__Source passage__.
- Sen. Joe Manchin of West Virginia has not yet committed to running for reelection in 2024.
- "I have no idea," he said. "I'll make a decision after [the] 2022 election," he told WV MetroNews.
- Manchin has been able to deftly win as a Democrat in West Virginia, a decidedly Republican state.
Senator Joe Manchin, who has cemented his place as one of the most consequential lawmakers in Congress, said on Friday that he hasn't committed to a decision on whether he'll seek another term in the upper chamber in 2024, predicting that he'll announce his plans after the 2022 midterm elections.
During an interview with WV MetroNews, the moderate West Virginia Democrat, who has served in the Senate since 2010, said that his eventual decision was still a ways off.
"I have no idea," he said. "I'll make a decision after [the] 2022 election, November, my term will be up in 2024. So I would make a decision then, I wouldn't make it now."
Manchin, who was able to win reelection in 2018 despite then-President Donald Trump's enormous popularity in the Mountain State, is a pivotal player for Democrats as they hold a slim majority in the evenly-split Senate by consequence of Vice President Kamala Harris's tiebreaking vote.
As a Democrat representing one of the most conservative states in the United States, Manchin's decision on 2024 will reverberate across the country, as the party's hopes to maintain and build on their majority will run through red states like West Virginia and Montana in an era where political polarization has reached a fever pitch.

__Recorded information__.
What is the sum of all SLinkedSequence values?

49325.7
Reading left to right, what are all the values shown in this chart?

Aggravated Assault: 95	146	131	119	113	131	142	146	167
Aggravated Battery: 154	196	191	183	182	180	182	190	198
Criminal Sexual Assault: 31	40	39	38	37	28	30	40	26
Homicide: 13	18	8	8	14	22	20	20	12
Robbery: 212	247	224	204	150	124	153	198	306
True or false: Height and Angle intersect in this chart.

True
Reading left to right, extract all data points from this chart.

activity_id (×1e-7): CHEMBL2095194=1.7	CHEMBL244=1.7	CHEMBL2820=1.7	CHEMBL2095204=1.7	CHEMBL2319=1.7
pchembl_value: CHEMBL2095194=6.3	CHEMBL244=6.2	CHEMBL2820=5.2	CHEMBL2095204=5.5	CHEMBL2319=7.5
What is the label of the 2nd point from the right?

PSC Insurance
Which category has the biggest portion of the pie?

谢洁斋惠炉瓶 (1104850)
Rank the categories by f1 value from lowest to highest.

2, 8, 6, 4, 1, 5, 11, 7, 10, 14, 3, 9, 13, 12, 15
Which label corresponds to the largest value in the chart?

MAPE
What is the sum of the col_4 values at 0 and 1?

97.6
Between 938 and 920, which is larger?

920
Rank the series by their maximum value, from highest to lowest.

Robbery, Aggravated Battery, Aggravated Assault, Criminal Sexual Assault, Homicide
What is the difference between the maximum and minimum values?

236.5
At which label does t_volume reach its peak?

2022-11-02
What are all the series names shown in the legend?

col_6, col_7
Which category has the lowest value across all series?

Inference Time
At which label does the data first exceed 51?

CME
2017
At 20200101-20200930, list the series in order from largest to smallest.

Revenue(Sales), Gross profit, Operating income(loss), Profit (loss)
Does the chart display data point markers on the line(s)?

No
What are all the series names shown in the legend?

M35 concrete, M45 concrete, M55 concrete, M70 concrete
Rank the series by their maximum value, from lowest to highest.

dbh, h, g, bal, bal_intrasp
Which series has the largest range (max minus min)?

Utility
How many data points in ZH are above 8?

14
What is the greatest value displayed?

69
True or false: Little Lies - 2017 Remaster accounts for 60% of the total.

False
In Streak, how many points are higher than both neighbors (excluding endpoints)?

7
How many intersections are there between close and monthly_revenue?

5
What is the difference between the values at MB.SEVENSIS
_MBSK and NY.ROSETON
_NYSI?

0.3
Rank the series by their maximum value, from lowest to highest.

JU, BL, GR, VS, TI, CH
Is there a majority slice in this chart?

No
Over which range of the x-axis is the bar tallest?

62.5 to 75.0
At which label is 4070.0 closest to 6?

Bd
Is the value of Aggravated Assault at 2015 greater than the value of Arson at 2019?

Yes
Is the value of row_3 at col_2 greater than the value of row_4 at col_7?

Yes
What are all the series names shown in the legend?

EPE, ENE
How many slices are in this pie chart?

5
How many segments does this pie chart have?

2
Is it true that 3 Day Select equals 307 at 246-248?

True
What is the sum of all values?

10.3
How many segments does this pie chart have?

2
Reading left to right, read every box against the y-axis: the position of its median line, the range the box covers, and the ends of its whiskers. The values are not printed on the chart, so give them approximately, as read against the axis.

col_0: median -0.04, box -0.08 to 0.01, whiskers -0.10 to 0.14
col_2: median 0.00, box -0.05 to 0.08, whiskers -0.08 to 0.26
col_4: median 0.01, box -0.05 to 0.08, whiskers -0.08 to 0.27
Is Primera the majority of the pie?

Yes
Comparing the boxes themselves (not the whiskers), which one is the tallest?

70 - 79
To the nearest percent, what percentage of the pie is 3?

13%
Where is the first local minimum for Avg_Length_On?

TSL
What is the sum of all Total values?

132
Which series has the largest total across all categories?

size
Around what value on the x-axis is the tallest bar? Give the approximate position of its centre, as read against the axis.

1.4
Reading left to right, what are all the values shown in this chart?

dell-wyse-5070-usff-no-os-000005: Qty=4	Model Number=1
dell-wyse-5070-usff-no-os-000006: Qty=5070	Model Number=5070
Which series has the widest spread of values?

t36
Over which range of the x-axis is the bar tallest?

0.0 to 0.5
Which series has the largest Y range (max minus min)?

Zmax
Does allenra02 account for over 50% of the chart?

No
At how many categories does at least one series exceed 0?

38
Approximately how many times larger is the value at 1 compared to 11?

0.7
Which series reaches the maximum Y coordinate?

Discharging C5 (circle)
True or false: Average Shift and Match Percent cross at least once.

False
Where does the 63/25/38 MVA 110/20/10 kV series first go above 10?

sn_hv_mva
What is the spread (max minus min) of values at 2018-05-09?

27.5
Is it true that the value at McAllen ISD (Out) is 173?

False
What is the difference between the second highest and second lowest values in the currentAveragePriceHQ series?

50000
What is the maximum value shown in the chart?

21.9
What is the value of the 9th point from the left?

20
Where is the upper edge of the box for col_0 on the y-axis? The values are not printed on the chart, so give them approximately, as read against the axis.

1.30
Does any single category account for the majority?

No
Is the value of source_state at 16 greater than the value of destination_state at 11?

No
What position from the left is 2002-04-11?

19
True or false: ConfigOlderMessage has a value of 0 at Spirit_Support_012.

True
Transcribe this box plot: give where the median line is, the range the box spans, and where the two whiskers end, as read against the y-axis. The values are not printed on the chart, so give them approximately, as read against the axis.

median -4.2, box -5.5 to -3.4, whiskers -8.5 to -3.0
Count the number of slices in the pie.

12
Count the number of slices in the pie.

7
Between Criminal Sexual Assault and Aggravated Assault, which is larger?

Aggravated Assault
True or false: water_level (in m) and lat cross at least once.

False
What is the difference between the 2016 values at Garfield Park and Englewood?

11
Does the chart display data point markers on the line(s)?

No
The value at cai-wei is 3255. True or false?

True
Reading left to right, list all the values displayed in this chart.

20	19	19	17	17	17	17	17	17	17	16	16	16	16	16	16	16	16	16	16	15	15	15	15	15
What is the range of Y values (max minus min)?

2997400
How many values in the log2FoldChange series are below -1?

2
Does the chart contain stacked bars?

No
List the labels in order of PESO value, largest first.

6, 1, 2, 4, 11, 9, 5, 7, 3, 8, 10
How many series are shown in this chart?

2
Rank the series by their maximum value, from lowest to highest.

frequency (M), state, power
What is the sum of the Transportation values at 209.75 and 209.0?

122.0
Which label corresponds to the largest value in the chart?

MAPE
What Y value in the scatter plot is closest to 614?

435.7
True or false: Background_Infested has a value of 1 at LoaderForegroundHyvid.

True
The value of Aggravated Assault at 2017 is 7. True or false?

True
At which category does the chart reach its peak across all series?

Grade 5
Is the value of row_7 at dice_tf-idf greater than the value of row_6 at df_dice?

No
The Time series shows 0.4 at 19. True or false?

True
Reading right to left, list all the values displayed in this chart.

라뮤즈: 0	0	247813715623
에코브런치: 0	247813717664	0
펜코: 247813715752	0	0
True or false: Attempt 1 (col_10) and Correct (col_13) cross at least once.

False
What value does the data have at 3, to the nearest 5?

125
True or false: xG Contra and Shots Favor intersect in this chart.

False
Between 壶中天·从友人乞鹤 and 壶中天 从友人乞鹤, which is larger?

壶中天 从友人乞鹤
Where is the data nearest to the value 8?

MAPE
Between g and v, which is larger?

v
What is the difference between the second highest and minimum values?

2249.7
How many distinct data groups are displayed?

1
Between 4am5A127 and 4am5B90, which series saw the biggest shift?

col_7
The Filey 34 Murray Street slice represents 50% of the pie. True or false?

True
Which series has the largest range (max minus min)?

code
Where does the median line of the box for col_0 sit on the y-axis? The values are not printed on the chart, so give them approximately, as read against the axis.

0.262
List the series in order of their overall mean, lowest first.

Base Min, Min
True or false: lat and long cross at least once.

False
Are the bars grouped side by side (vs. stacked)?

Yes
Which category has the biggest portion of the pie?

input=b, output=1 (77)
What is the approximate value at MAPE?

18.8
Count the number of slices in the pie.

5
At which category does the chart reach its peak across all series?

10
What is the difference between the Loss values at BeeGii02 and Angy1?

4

__Task instructions__. Resume the news article about Senator Joe Manchin's undecided 2024 reelection plans, beginning right after its final sentence.

__Response to this exercise__.
Manchin is currently the only Democrat elected to statewide office in West Virginia, where last fall, Trump won by 39-percentage points (69%-30%) over now-President Joe Biden.
In 2024, Democrats will be defending 23 Senate seats in a broad swath of states across the country - including Arizona, Ohio, Pennsylvania, and Wisconsin - compared to 10 seats for the GOP.
With Manchin serving as a 50th vote for Democrats, he has shaped public policy on everything from the $1.9 trillion COVID-19 relief package that passed earlier this year to the current debate over the $1.75 trillion reconciliation bill, known as the Build Back Better Act.
While leading progressives sought to enact a $6 trillion bill earlier this year, their hopes for a larger spending package were dashed after Senate Democrats largely settled on a $3.5 trillion framework before Manchin's opposition to paid-leave provisions and additional measures sliced the bill to its $1.75 trillion blueprint.
Even with the reconciliation package passes the House in the coming weeks, Manchin has not yet committed to supporting the final bill, and the senator's concerns about inflation have dampened hopes for swift passage of the legislation.
Later in the interview, Manchin said that he was not affected by the pressure campaigns from activists seeking to change his mind on key issues and lobbyists who hope to influence him on policy.
"Heck no, it doesn't. It's not going to change me," Manchin said of the outside efforts.
During the senator's 2018 campaign, he told Politico that the race would be his last one "for sure," but his change of heart will continue to keep observers guessing on his plans.
Last month, when Manchin was asked about his reelection plans during an event at the Economic Club of Washington, DC, he jokingly brought up his age.
"I'll be 77 years old, what do you think?" he said. "I haven't decided."